If you use a master password for secret storage, the app starts locked and prompts you to unlock before it can decrypt credentials. Startup arming waits until you unlock. See Security.
Native menu
The application menu carries the same actions plus standard fare:
- File — New Tunnel, Arm All Tunnels, Disarm All Tunnels, and — once you have groups — a Groups submenu with per-group Arm All / Disarm All. On Windows and Linux, Settings and Quit live here too; on macOS they sit in the Jump Hippo application menu.
- View — zoom the interface (Increase / Decrease / Reset Font Size,
Cmd/Ctrl +-0), full screen. - Help — this User Guide, Copy Diagnostics, Show Logs Folder, Check for Updates.
Appearance & language
Settings → Appearance controls how Jump Hippo looks: the Theme (System / Light / Dark), the interface Font and Font size, and the Language.
Jump Hippo ships in seven languages:
- English, Français (French), Deutsch (German), Español (Spanish), 中文(简体) (Simplified Chinese), 日本語 (Japanese), and Italiano (Italian).

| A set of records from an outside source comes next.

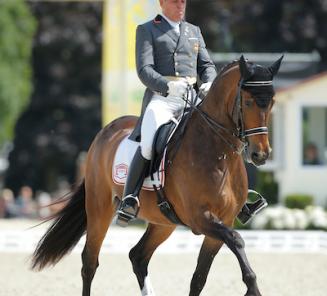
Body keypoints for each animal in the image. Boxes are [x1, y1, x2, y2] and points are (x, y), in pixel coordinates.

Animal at [32, 56, 284, 296]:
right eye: (248, 102)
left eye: (272, 102)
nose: (260, 154)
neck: (219, 153)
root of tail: (106, 131)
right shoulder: (201, 218)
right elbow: (237, 240)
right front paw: (253, 288)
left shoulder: (223, 221)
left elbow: (199, 278)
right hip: (99, 209)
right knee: (89, 262)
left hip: (163, 221)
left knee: (138, 256)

Pick one from the Language menu and the window reloads into that language — the whole interface, the native menu, and the tray. Choose System default to follow your operating system's language: if that's one of the seven above, Port Hippo uses it automatically; otherwise it falls back to English. Any phrase a translation hasn't covered also falls back to English, so you'll never see a blank label.
The product name Jump Hippo and protocol terms (SSH, SOCKS) are the same in every language. This User Guide is currently available in English only.